先日、激烈な両下肢痛で救急入院した患者さんがいました。既往歴として、ちょうど1ヵ月前に Stanford A型の大動脈解離で、Total arch replacementを施行されています。


症状自体は約 1日で軽快しましたが何だか気持ち悪いですね。整形外科疾患というよりも血管系傷病のニオイがします。しかし、両下肢の循環動態に問題はありません。

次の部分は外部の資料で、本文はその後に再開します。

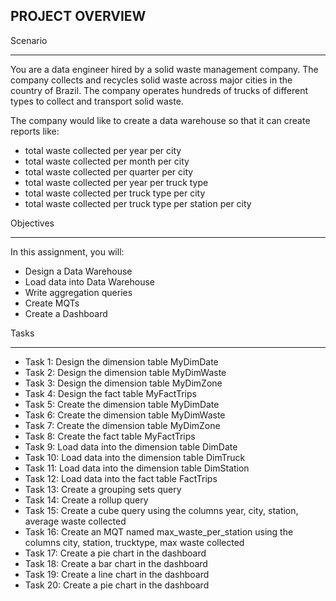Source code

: PROJECT OVERVIEW
----------------

Scenario
********
You are a data engineer hired by a solid waste management company. 
The company collects and recycles solid waste across major cities 
in the country of Brazil. The company operates hundreds of 
trucks of different types to collect and transport solid waste. 

The company would like to create a data warehouse so that it can create reports like:

- total waste collected per year per city
- total waste collected per month per city
- total waste collected per quarter per city
- total waste collected per year per truck type
- total waste collected per truck type per city
- total waste collected per truck type per station per city

Objectives
**********
In this assignment, you will:
- Design a Data Warehouse
- Load data into Data Warehouse
- Write aggregation queries
- Create MQTs
- Create a Dashboard

Tasks
*****
- Task 1: Design the dimension table MyDimDate
- Task 2: Design the dimension table MyDimWaste
- Task 3: Design the dimension table MyDimZone
- Task 4: Design the fact table MyFactTrips
- Task 5: Create the dimension table MyDimDate
- Task 6: Create the dimension table MyDimWaste
- Task 7: Create the dimension table MyDimZone
- Task 8: Create the fact table MyFactTrips
- Task 9: Load data into the dimension table DimDate
- Task 10: Load data into the dimension table DimTruck
- Task 11: Load data into the dimension table DimStation
- Task 12: Load data into the fact table FactTrips
- Task 13: Create a grouping sets query
- Task 14: Create a rollup query
- Task 15: Create a cube query using the columns year, city, station, average waste collected
- Task 16: Create an MQT named max_waste_per_station using the columns city, station, trucktype, max waste collected
- Task 17: Create a pie chart in the dashboard
- Task 18: Create a bar chart in the dashboard
- Task 19: Create a line chart in the dashboard
- Task 20: Create a pie chart in the dashboard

そういえば、大動脈解離の術後合併症のひとつに前脊髄動脈症候群があったような気が...。調べてみると確かに合併症のようです。


前脊髄動脈症候群とは、前脊髄動脈の支配領域である脊髄腹側約2/3の領域の梗塞が原因で発症します。脳梗塞と同様に MRIの DWI撮像によって発症早期であっても診断可能です。


しかし、
前脊髄動脈症候群の症状は、突発的で重度の背部痛とその直後から急速に発症する両側性弛緩性麻痺と感覚消失とのことです。


今回の症例は背部痛ではなく両下肢痛であるところが異なりそうです。もし前脊髄動脈症候群であれば、支配領域の疼痛ではなく麻痺症状で発症するはずです。



おそらく今回の症例は前脊髄動脈症候群ではなさそうです。しかし、あまりに痛がっていたので気持ち悪いです。関節外科医的には、脊椎はよく分からないですね...。